Document text:
*** Block opens ***

ST: In the climate science community, they produced a publication that described each major dataset. DA: Some time ago we put a data set online, it's been used in 150 papers, none of which has cited it.
- GRAND CHALLENGE 2
How you compose the work of multiple modelling groups or multiple data curation groups, even within a single discipline?
FM: Is this providing core, generic, technology or a set of methods you can teach people? MA: The challenge isn't stated at the level of technology but can also include sociology etc. ST: The problem is particularly with distributed communities.
- GRAND CHALLENGE 3
How can we find more champions in, and disseminate skills across, more disciplines?
AV: Is the question about comparing who people work in different disciplines and training people to do this?
- GRAND CHALLENGE 4
Correctly identifying where to use top-down and when to use bottom-up approaches.
FM: Is the leader of a project is not the business owner, the chances of success are low. AL: You can't produce a complete stalinist economy but e-science centres can identify products that people will want to use.
- GRAND CHALLENGE 5
How do you use 30 years of satellite climate data to evaluate and refine climate models.
- GRAND CHALLENGE 6
A researcher should feel that all the world's data sets are in their laptop. (Analogous to the WWW).
- GRAND CHALLENGE 7
Modelling the fly brain is an example of having to integrate data and computational models across multiple levels from molecular events to how an organisms behaves/interacts with its environment.
- GRAND CHALLENGE 8
To get academic recognition for all the work required to make e-science happen.
ST: Perhaps an analogy is with statisticians, who are one of the few academic disciplines that focus on working with others.
- What are the steps to address those challenges?
MA: We need to solve particular cases before we attempt to do it more broadly.
AL: Identify some problems that can be solved centrally and then be rolled out. [E.g. a national file system]
FM: Areas of success are where leaders have come from the discipline area.
MA: We need a journal of e-Science
We need funding models to establish common formats or vocabularies in particular areas.
AV: How can the e-science community distill the experience gained by the leading-edge projects known more widely. MA: Perhaps we need people whose job it is to do this. FM: It would be good if the articles in the NeSC newsletter could have more information about this. DA: The overhead in communicating is a problem for smaller projects - larger projects often have dedicated staff and resources for this. AV: In JISC terminology, it's the Service Usage Model. A key oint is understanding how your problem is similar and how it differs. ST: This is e-Science as Knowledge Transfer. MA: We need to write this down more - which things work and which don't. One of the problems is that we've had to pretend that everything works. DB: Do we know how to evaluate e-science methods?
- How do we need to change to meet these challenges?
- What is the road map to get e-Science ready for 21st Century challenges?
PEOPLE
- Freddie Moran (chair)
- Doug Armstrong
- Andy Lawrence
- Simon Tett
- Alex Voss
- Malcolm Atkinson
- Dave Berry (reporter)

*** Block closes ***

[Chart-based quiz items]
*** Block opens ***

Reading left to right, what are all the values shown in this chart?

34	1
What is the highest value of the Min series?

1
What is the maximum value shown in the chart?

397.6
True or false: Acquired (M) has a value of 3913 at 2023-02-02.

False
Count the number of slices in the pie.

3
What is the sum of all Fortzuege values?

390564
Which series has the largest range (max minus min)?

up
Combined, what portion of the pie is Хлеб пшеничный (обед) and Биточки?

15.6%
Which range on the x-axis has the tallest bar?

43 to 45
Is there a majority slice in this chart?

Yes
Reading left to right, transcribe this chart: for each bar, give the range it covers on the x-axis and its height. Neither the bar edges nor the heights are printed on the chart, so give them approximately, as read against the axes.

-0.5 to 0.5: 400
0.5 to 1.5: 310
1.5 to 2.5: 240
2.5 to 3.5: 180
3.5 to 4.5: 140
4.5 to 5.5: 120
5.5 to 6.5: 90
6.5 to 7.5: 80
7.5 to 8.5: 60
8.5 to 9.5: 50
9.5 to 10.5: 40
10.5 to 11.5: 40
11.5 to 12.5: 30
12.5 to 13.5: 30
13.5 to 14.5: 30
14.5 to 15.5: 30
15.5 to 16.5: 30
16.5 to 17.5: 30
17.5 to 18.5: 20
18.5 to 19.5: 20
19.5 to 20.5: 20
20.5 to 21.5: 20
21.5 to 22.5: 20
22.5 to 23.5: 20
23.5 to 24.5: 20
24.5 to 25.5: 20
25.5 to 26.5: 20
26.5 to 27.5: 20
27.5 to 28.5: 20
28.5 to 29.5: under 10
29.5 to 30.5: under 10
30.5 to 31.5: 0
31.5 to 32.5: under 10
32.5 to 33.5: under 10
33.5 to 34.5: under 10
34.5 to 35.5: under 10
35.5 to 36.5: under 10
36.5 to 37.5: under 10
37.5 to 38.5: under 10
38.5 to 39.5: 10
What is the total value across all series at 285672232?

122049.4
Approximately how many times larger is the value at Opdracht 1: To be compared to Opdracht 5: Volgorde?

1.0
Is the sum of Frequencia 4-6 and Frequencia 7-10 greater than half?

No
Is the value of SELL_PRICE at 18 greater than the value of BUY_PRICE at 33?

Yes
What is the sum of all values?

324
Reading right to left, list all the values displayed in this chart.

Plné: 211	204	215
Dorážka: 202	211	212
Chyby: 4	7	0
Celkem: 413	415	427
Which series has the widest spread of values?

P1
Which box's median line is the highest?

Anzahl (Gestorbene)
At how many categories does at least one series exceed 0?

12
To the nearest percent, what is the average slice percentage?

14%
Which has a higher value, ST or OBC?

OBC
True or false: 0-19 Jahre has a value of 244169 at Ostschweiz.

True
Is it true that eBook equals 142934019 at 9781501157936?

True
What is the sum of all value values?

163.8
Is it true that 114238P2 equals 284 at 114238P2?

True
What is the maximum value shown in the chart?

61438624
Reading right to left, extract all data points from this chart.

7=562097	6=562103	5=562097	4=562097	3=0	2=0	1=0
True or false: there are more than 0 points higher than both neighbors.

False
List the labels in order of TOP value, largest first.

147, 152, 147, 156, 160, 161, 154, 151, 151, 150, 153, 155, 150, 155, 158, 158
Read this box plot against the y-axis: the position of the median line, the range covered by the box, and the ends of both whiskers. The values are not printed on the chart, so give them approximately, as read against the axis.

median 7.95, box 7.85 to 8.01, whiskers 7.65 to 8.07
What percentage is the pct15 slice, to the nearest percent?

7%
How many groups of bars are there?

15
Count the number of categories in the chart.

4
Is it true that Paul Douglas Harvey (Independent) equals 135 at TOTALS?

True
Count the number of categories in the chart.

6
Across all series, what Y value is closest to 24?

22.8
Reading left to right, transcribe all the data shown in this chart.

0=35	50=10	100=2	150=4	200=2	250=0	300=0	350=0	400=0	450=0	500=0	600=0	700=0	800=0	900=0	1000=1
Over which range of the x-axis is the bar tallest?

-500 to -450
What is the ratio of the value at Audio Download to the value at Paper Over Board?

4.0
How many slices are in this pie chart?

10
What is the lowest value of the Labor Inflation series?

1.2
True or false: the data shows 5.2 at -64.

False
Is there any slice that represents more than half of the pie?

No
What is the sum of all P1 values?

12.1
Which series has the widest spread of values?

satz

*** Block closes ***

Continue the e-science workshop notes from where they stop.

INTRODUCTORY SALVOS
AL: Central command hasn't worked cross-discipline. Astronomers have used this approach within a discipline. AL has sometimes felt out of place at previous e-science meetings precisely because the astronomers were doing things differently. Astronomers around the world have agreed on standards formats/protocols for publishing data. But if you get too ambitious it becomes difficult to involve everybody - it's hard enough to do this for astronomy. Approx 30,000 astronomers worldwide. Approx 30 major data centres.
AV: Social Sciences have been struggling from the beginning to agree on many things, e.g. what is "society", what is the unit of analysis? Nevertheless, they do draw on e.g. census data. [MA: They also define their own spatial data standards and temporal data standards.] AV: Different types of social scientists will make different use of e-science, e.g. econometricians vs. ethnomethodologists. Some make notes on paper only, at the other extreme people are modelling societies on the NGS. AV: Command e-science is one model of innovation. If we look at models of innovation, top-down/bottom-up is one dimension. Where to the people who make the decisions get their authority? Are they just hoping that the standards they define will get adopted before the next wave of technology? They need to be well-aware of what else is going on.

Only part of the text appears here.